- [Input records]
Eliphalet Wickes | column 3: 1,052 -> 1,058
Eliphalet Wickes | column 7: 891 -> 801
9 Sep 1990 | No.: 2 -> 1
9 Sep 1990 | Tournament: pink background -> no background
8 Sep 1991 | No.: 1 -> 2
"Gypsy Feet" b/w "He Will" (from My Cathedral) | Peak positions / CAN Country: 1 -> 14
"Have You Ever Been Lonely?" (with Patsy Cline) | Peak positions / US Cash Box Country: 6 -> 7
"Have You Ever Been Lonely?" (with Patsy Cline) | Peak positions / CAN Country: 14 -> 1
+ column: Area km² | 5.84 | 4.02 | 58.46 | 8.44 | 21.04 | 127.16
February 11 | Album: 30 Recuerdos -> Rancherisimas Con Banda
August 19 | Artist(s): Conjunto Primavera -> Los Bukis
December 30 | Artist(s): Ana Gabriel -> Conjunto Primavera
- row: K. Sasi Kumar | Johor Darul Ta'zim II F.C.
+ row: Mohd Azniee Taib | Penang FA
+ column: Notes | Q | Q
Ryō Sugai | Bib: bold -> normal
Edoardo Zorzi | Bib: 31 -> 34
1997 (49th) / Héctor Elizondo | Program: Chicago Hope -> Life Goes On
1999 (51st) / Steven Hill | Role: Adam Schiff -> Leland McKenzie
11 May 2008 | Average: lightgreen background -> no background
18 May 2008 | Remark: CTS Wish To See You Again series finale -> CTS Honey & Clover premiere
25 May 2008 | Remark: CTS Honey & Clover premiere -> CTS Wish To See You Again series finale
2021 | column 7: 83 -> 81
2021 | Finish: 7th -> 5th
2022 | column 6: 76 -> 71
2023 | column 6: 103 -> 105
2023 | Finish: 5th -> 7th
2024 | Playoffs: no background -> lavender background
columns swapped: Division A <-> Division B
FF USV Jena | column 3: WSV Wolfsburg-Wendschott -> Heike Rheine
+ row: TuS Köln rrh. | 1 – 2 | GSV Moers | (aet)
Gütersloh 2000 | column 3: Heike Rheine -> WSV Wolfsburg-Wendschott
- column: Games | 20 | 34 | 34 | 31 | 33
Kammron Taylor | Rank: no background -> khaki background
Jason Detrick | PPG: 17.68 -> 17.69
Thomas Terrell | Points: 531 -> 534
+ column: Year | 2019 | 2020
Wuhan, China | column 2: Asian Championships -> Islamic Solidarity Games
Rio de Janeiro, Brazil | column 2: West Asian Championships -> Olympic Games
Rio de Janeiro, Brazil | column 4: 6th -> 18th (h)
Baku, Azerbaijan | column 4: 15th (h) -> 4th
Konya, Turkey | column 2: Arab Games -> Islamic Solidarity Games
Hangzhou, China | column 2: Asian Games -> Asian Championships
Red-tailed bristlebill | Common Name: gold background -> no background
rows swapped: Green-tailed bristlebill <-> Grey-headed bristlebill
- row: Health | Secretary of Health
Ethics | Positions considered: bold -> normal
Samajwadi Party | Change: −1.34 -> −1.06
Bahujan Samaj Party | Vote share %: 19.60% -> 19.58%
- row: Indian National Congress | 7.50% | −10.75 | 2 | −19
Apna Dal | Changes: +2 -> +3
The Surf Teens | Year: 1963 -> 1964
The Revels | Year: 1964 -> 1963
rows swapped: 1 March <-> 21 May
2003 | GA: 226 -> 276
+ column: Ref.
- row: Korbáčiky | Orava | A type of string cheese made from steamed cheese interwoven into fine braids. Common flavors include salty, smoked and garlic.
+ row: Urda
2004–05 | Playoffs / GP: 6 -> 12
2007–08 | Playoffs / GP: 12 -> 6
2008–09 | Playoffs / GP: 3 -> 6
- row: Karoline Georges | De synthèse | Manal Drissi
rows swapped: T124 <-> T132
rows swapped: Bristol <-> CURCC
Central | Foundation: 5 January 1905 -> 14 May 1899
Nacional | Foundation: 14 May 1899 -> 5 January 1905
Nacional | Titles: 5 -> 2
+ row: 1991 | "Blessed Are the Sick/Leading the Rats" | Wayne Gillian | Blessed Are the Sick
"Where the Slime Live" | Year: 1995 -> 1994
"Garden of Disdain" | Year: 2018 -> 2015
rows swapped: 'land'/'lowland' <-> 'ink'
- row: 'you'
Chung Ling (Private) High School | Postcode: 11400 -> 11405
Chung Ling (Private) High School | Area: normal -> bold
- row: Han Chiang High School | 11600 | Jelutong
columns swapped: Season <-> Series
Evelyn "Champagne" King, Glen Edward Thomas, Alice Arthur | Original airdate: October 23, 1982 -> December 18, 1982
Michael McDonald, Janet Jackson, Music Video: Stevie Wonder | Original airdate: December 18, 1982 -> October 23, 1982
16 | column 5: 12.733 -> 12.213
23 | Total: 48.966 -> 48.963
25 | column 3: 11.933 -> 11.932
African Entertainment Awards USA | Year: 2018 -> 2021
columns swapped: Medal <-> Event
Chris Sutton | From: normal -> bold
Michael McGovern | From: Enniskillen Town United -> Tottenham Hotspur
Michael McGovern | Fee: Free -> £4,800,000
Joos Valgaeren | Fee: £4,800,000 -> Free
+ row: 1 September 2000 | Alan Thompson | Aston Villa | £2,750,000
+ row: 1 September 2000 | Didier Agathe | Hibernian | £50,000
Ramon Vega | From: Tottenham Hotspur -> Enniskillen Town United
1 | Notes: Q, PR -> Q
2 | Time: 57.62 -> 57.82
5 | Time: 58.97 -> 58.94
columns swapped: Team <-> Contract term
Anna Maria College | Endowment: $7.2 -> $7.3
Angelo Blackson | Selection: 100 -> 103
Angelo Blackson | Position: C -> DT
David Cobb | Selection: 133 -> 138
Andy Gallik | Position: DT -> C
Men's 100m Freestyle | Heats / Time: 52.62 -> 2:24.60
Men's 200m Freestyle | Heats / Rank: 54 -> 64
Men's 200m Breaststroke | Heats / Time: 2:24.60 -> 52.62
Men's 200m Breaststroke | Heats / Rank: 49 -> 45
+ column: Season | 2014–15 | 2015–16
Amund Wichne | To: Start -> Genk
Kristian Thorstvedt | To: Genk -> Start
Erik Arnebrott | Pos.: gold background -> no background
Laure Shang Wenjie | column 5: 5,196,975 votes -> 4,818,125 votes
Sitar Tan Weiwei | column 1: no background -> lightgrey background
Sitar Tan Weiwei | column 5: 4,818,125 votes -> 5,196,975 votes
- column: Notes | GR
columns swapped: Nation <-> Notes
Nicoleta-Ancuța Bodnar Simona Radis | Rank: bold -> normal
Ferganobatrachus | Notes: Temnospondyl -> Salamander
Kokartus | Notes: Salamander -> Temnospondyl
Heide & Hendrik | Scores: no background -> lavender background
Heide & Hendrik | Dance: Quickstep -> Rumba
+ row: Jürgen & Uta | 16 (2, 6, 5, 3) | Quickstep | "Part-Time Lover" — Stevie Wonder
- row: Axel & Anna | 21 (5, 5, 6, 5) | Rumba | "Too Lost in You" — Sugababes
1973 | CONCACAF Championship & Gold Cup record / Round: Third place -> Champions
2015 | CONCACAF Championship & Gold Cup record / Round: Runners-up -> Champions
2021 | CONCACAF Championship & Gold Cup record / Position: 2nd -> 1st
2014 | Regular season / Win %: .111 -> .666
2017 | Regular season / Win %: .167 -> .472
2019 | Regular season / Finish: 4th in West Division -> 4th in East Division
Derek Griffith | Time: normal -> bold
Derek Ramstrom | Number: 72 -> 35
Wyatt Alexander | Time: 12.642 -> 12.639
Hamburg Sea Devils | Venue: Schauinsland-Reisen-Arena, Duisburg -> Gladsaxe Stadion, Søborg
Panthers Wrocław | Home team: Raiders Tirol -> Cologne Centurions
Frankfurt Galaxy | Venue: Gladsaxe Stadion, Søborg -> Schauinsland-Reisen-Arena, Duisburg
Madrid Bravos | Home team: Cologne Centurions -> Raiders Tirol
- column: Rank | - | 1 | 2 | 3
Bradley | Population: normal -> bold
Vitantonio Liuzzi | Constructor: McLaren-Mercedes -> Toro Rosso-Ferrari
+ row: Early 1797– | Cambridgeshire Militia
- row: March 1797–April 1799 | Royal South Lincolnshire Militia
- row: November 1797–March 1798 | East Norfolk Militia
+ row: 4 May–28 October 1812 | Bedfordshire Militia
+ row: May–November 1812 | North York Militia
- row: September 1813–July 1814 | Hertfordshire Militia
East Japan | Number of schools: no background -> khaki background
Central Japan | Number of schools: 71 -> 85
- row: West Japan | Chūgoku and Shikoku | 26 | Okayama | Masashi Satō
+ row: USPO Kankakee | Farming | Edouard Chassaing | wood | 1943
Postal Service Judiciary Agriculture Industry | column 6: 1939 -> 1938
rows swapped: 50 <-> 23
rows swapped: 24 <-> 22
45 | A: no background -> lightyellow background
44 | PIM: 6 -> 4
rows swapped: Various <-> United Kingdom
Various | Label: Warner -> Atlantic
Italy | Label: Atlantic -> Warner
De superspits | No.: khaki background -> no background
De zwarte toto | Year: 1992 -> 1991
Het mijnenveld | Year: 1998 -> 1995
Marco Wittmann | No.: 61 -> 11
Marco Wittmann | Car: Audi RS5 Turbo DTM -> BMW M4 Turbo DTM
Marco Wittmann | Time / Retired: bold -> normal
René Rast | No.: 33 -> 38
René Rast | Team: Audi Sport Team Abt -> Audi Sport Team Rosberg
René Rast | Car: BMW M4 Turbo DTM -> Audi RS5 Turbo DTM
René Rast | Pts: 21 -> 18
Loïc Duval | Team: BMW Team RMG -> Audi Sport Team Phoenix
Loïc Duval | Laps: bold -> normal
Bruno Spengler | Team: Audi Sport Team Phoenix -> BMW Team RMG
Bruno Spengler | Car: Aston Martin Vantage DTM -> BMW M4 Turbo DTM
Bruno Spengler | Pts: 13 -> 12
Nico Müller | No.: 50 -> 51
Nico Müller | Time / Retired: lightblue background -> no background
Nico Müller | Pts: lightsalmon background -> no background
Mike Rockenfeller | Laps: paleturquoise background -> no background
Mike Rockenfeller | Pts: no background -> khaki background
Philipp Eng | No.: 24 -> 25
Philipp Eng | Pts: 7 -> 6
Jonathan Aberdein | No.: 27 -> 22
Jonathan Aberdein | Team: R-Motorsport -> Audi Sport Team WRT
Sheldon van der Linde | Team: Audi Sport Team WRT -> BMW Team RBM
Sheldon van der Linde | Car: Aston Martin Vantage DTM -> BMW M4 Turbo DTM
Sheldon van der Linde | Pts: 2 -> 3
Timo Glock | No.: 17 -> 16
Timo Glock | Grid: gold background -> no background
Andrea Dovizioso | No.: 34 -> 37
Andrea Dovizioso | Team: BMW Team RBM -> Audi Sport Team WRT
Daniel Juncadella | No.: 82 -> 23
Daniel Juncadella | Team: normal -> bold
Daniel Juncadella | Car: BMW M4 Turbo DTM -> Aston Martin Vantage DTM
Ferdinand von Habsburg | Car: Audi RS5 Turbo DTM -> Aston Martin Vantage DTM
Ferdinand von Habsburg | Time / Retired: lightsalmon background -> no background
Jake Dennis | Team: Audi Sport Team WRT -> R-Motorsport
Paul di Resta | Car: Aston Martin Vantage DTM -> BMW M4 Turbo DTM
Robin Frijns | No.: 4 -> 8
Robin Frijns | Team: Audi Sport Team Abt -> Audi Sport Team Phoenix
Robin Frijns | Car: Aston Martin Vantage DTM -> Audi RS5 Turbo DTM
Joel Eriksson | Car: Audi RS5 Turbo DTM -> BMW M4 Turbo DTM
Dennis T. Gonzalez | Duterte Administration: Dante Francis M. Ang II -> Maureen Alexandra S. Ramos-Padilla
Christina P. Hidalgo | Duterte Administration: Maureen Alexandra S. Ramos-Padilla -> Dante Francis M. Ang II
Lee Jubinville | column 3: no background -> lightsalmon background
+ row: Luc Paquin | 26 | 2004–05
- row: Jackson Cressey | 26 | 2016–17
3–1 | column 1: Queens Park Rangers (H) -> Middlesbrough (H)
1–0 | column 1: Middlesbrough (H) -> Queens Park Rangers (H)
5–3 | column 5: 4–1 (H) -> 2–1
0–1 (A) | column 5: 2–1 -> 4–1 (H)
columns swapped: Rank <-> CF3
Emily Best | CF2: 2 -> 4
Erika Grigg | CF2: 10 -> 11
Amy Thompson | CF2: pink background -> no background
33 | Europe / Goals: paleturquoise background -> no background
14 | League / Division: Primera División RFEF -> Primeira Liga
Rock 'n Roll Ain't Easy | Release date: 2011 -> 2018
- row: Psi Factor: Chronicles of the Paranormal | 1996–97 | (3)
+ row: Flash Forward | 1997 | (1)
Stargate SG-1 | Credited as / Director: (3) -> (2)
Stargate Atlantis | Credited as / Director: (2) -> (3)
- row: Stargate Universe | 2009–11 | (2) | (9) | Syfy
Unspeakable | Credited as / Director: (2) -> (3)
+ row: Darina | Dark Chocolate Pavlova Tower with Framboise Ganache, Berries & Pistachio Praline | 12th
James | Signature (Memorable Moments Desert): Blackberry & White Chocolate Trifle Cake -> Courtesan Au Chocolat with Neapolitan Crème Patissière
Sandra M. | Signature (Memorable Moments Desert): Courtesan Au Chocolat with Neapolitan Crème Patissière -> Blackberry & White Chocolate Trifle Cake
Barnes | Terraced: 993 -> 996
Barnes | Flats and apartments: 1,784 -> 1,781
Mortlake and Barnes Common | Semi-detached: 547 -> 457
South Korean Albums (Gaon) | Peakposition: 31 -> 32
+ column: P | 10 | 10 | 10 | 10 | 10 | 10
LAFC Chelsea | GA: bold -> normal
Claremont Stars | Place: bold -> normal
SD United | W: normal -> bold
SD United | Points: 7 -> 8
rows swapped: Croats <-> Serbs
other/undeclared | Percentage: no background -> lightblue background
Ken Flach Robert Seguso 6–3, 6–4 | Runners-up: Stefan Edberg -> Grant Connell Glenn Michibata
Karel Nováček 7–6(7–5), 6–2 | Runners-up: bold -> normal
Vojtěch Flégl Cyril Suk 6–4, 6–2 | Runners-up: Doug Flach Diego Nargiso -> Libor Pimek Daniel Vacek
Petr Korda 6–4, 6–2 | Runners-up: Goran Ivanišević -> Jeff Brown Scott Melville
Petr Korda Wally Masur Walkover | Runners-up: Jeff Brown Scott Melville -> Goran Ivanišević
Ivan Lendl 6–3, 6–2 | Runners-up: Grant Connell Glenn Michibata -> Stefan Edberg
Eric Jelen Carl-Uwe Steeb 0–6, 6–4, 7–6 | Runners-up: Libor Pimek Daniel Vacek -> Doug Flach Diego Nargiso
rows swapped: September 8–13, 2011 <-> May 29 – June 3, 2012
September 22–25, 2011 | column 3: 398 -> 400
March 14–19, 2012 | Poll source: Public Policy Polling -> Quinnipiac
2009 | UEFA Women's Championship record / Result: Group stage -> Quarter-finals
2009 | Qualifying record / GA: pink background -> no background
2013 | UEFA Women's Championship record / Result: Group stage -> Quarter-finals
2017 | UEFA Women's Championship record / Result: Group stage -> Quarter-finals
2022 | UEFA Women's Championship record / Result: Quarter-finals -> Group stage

- [Exercise brief] Lay out the records above as a JSON list of strings, one string per line with blank lines left out, starting at the very first line and stopping after the line that contains "1997 (49th) /".

- [Answer]
[
  "Eliphalet Wickes | column 3: 1,052 -> 1,058",
  "Eliphalet Wickes | column 7: 891 -> 801",
  "9 Sep 1990 | No.: 2 -> 1",
  "9 Sep 1990 | Tournament: pink background -> no background",
  "8 Sep 1991 | No.: 1 -> 2",
  "\"Gypsy Feet\" b/w \"He Will\" (from My Cathedral) | Peak positions / CAN Country: 1 -> 14",
  "\"Have You Ever Been Lonely?\" (with Patsy Cline) | Peak positions / US Cash Box Country: 6 -> 7",
  "\"Have You Ever Been Lonely?\" (with Patsy Cline) | Peak positions / CAN Country: 14 -> 1",
  "+ column: Area km² | 5.84 | 4.02 | 58.46 | 8.44 | 21.04 | 127.16",
  "February 11 | Album: 30 Recuerdos -> Rancherisimas Con Banda",
  "August 19 | Artist(s): Conjunto Primavera -> Los Bukis",
  "December 30 | Artist(s): Ana Gabriel -> Conjunto Primavera",
  "- row: K. Sasi Kumar | Johor Darul Ta'zim II F.C.",
  "+ row: Mohd Azniee Taib | Penang FA",
  "+ column: Notes | Q | Q",
  "Ryō Sugai | Bib: bold -> normal",
  "Edoardo Zorzi | Bib: 31 -> 34",
  "1997 (49th) / Héctor Elizondo | Program: Chicago Hope -> Life Goes On"
]